Il pianista Francesco Libetta si avvicina a questo Concerto n. 2 forte non solo della sua tecnica (come è noto questa composizione è una delle più difficili, tecnicamente parlando, dell'intero repertorio) ma anche della sua sensibilità che si esplica nel tocco bello e vario, nei colori e nel fraseggio, sempre vivo ed interessante. Non sembra badare ai decibel nel tentativo di “bucare” l'orchestra (come diremo dopo, un po' travolto dalla foga direttoriale) ma è ammirevole nel ricercare sempre una classicità, un lirismo sottinteso, e ciò non solo nel secondo tempo Adagio sostenuto ma anche quando la scrittura di Rachmaninov gliene offre l'occasione nei tempi estremi. Una lettura ammirevole che forse non trova perfetta consonanza nell'accompagnamento orchestrale un po' discontinuo: mentre nel primo e terzo movimento (Moderato e Allegro scherzando) Alessandro Bonato si lascia un po' troppo andare all'impulsività e copre in certi punti il pianista (che - pensate un po' - si ritrova in un concerto di Rachmaninov a fare il pianoforte concertante...) trova i suoi lati migliori nell'incessante melodizzare del secondo tempo, ove la collaborazione fra i due raggiunge sicuramente ottimi risultati, con un naturale ”ascoltarsi fra loro” e col fluido trascorrere delle frasi musicali dall'orchestra al pianoforte e viceversa.
Le caratteristiche direttoriali suddette trovano parziale conferma nella seconda parte del programma. La scrittura del Capriccio italiano op. 45 di Chaikovsky sembra fatta apposta per esaltare orchestra e ascoltatori: il pezzo di bravura ispirato a melodie popolari che il compositore aveva ascoltato in Italia e composto negli anni 1879-80, certo non fra i più memorabili del compositore russo, riceve da Bonato una lettura esteriore e un po' troppo d'effetto: si badi bene, questo è il carattere della composizione, ma la lettura datane appare un po' troppo istintiva e non molto meditata, con gli ottoni che sovrastano e sforano in continuazione, anche per le caratteristiche della Sala Mehta (l'acustica è davvero molto generosa: più la ascoltiamo più ci sembra creare qualche difficoltà a direttori e orchestra).
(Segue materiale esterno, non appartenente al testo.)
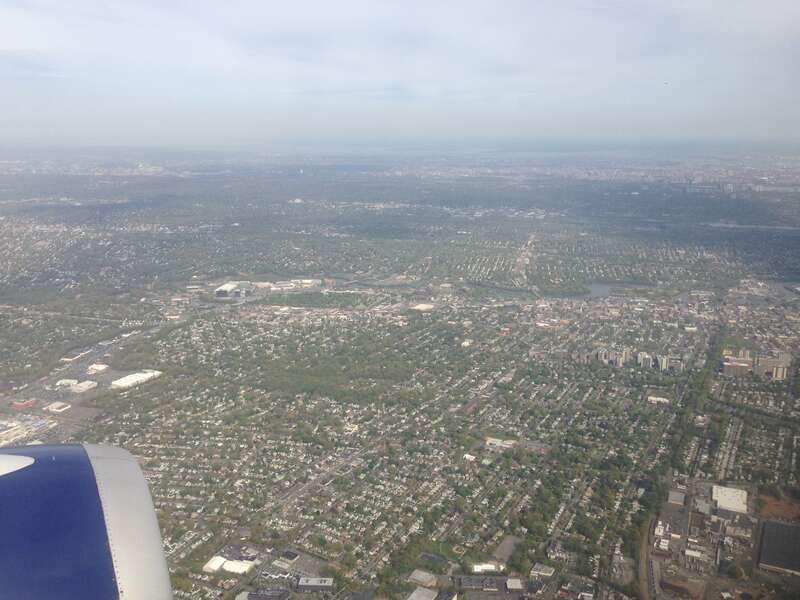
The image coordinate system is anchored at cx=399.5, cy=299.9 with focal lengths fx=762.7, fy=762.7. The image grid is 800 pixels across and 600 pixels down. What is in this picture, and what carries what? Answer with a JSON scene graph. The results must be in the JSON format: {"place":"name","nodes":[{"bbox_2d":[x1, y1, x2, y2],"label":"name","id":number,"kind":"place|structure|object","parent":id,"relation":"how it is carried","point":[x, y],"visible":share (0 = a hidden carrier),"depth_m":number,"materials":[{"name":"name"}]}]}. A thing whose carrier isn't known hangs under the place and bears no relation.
{"place":"outdoors","nodes":[
{"label":"outdoors","id":0,"kind":"place"},
{"bbox_2d":[10,398,36,409],"label":"red building","id":1,"kind":"structure","parent":0,"point":[28,404],"materials":[{"name":"red brick"}]},
{"bbox_2d":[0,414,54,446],"label":"warehouse","id":2,"kind":"structure","parent":0,"point":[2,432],"materials":[{"name":"white"}]},
{"bbox_2d":[44,401,70,412],"label":"building","id":3,"kind":"structure","parent":0,"point":[57,405],"materials":[{"name":"white"}]},
{"bbox_2d":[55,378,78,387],"label":"building","id":4,"kind":"structure","parent":0,"point":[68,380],"materials":[{"name":"white"}]},
{"bbox_2d":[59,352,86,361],"label":"building","id":5,"kind":"structure","parent":0,"point":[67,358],"materials":[{"name":"white"}]},
{"bbox_2d":[68,380,96,392],"label":"warehouse","id":6,"kind":"structure","parent":0,"point":[81,389],"materials":[{"name":"white"}]},
{"bbox_2d":[0,442,171,599],"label":"airplane engine","id":7,"kind":"object","parent":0,"point":[125,468],"visible":0.97,"depth_m":8.91,"materials":[{"name":"blue"}]},
{"bbox_2d":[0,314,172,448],"label":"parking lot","id":8,"kind":"structure","parent":0,"point":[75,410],"materials":[{"name":"grey concrete"}]},
{"bbox_2d":[87,363,108,373],"label":"building","id":9,"kind":"structure","parent":0,"point":[100,367],"materials":[{"name":"white"}]},
{"bbox_2d":[109,370,161,389],"label":"warehouse","id":10,"kind":"structure","parent":0,"point":[120,382],"materials":[{"name":"white"}]},
{"bbox_2d":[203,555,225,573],"label":"building","id":11,"kind":"structure","parent":0,"point":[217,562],"materials":[{"name":"white"}]},
{"bbox_2d":[214,281,249,298],"label":"warehouse","id":12,"kind":"structure","parent":0,"point":[219,291],"materials":[{"name":"white"}]},
{"bbox_2d":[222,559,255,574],"label":"warehouse","id":13,"kind":"structure","parent":0,"point":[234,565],"materials":[{"name":"white"}]},
{"bbox_2d":[238,587,289,599],"label":"building","id":14,"kind":"structure","parent":0,"point":[257,595],"materials":[{"name":"grey brick"}]},
{"bbox_2d":[276,549,300,562],"label":"building","id":15,"kind":"structure","parent":0,"point":[290,555],"materials":[{"name":"grey"}]},
{"bbox_2d":[268,278,320,290],"label":"warehouse","id":16,"kind":"structure","parent":0,"point":[308,281],"materials":[{"name":"white"}]},
{"bbox_2d":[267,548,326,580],"label":"parking lot","id":17,"kind":"structure","parent":0,"point":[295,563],"materials":[{"name":"grey asphalt"}]},
{"bbox_2d":[297,577,333,591],"label":"building","id":18,"kind":"structure","parent":0,"point":[300,584],"materials":[{"name":"grey"}]},
{"bbox_2d":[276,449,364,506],"label":"road","id":19,"kind":"structure","parent":0,"point":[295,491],"materials":[{"name":"grey concrete"}]},
{"bbox_2d":[0,149,798,599],"label":"land","id":20,"kind":"structure","parent":0,"point":[149,387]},
{"bbox_2d":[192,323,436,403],"label":"tree grove","id":21,"kind":"object","parent":20,"relation":"on","point":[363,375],"visible":0.9,"materials":[{"name":"green plant"}]},
{"bbox_2d":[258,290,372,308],"label":"tree grove","id":22,"kind":"object","parent":20,"relation":"on","point":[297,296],"visible":0.83,"materials":[{"name":"green plant"}]},
{"bbox_2d":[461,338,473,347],"label":"building","id":23,"kind":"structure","parent":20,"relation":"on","point":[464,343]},
{"bbox_2d":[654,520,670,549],"label":"white building","id":24,"kind":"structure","parent":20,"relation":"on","point":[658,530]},
{"bbox_2d":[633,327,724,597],"label":"tree row","id":25,"kind":"object","parent":20,"relation":"on","point":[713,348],"visible":0.89,"materials":[{"name":"green"}]},
{"bbox_2d":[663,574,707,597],"label":"ground","id":26,"kind":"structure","parent":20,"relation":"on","point":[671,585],"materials":[{"name":"brown soil"}]},
{"bbox_2d":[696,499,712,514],"label":"building","id":27,"kind":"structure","parent":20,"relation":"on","point":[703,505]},
{"bbox_2d":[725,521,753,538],"label":"building","id":28,"kind":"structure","parent":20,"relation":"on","point":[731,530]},
{"bbox_2d":[0,0,799,147],"label":"sky","id":29,"kind":"structure","parent":0,"point":[704,4],"materials":[{"name":"grey"}]},
{"bbox_2d":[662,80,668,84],"label":"airplane","id":30,"kind":"object","parent":29,"relation":"in","point":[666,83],"visible":0.97,"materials":[{"name":"white"}]},
{"bbox_2d":[406,586,438,599],"label":"building","id":31,"kind":"structure","parent":0,"point":[414,594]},
{"bbox_2d":[410,302,434,311],"label":"building","id":32,"kind":"structure","parent":0,"point":[421,306],"materials":[{"name":"white"}]},
{"bbox_2d":[408,569,437,586],"label":"building","id":33,"kind":"structure","parent":0,"point":[416,575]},
{"bbox_2d":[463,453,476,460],"label":"building","id":34,"kind":"structure","parent":0,"point":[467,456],"materials":[{"name":"white"}]},
{"bbox_2d":[456,575,504,591],"label":"building","id":35,"kind":"structure","parent":0,"point":[466,582],"materials":[{"name":"grey"}]},
{"bbox_2d":[472,562,502,573],"label":"building","id":36,"kind":"structure","parent":0,"point":[489,565],"materials":[{"name":"white"}]},
{"bbox_2d":[485,436,516,449],"label":"building","id":37,"kind":"structure","parent":0,"point":[497,442],"materials":[{"name":"white"}]},
{"bbox_2d":[492,535,520,563],"label":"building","id":38,"kind":"structure","parent":0,"point":[506,543],"materials":[{"name":"grey concrete"}]},
{"bbox_2d":[506,578,523,590],"label":"building","id":39,"kind":"structure","parent":0,"point":[512,584],"materials":[{"name":"white"}]},
{"bbox_2d":[513,233,537,283],"label":"road","id":40,"kind":"structure","parent":0,"point":[525,259],"materials":[{"name":"grey concrete"}]},
{"bbox_2d":[529,563,555,577],"label":"building","id":41,"kind":"structure","parent":0,"point":[547,573],"materials":[{"name":"white"}]},
{"bbox_2d":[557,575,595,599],"label":"building","id":42,"kind":"structure","parent":0,"point":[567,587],"materials":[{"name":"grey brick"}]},
{"bbox_2d":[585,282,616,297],"label":"pond","id":43,"kind":"structure","parent":0,"point":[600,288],"materials":[{"name":"grey liquid"}]},
{"bbox_2d":[594,348,628,365],"label":"apartment building","id":44,"kind":"structure","parent":0,"point":[602,358],"materials":[{"name":"brick"}]},
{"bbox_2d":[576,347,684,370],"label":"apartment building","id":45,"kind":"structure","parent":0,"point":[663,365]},
{"bbox_2d":[636,506,656,599],"label":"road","id":46,"kind":"structure","parent":0,"point":[643,565],"materials":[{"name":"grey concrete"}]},
{"bbox_2d":[647,395,669,403],"label":"building","id":47,"kind":"structure","parent":0,"point":[661,399],"materials":[{"name":"white"}]},
{"bbox_2d":[667,489,685,505],"label":"building","id":48,"kind":"structure","parent":0,"point":[676,493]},
{"bbox_2d":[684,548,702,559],"label":"building","id":49,"kind":"structure","parent":0,"point":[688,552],"materials":[{"name":"white"}]},
{"bbox_2d":[710,484,747,513],"label":"white building","id":50,"kind":"structure","parent":0,"point":[718,498],"materials":[{"name":"white"}]},
{"bbox_2d":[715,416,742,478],"label":"road","id":51,"kind":"structure","parent":0,"point":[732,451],"materials":[{"name":"concrete"}]},
{"bbox_2d":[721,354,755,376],"label":"building","id":52,"kind":"structure","parent":0,"point":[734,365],"materials":[{"name":"brick"}]},
{"bbox_2d":[707,220,799,231],"label":"river","id":53,"kind":"structure","parent":0,"point":[716,224],"materials":[{"name":"liquid"}]},
{"bbox_2d":[752,351,790,379],"label":"apartment building","id":54,"kind":"structure","parent":0,"point":[759,365],"materials":[{"name":"beige brick"}]},
{"bbox_2d":[756,519,799,575],"label":"building","id":55,"kind":"structure","parent":0,"point":[779,525],"materials":[{"name":"black"}]},
{"bbox_2d":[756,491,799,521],"label":"ground","id":56,"kind":"structure","parent":0,"point":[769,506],"materials":[{"name":"brown soil"}]}
]}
Che il giovane Alessandro Bonato, dotato di un gesto chiaro e deciso, sappia il fatto suo e sia capace di rendere ottimamente un raffinato senso strumentale si evince in maggior misura nella Suite dal Lago dei cigni, ove la collaborazione con le prime parti strumentali della magnifica Orchestra del Maggio Musicale Fiorentino, messa alla frusta e in gran serata, appare ammirevole per pulizia di suono, poesia, sensibilità e ricerca di impasti strumentali, oltre che per bravura tecnica (e le prime parti andrebbero citate tutte anche se ovviamente non possiamo, ci limitiamo a citare uno per tutti, lo splendido primo violino Salvatore Quaranta).
Il pubblico fiorentino era davvero molto numeroso e ha ripagato tutti con grandissimi applausi, ottenendo come bis da Libetta la parafrasi lisztiana dal Rigoletto.
La recensione si riferisce al concerto del 19 settembre 2024.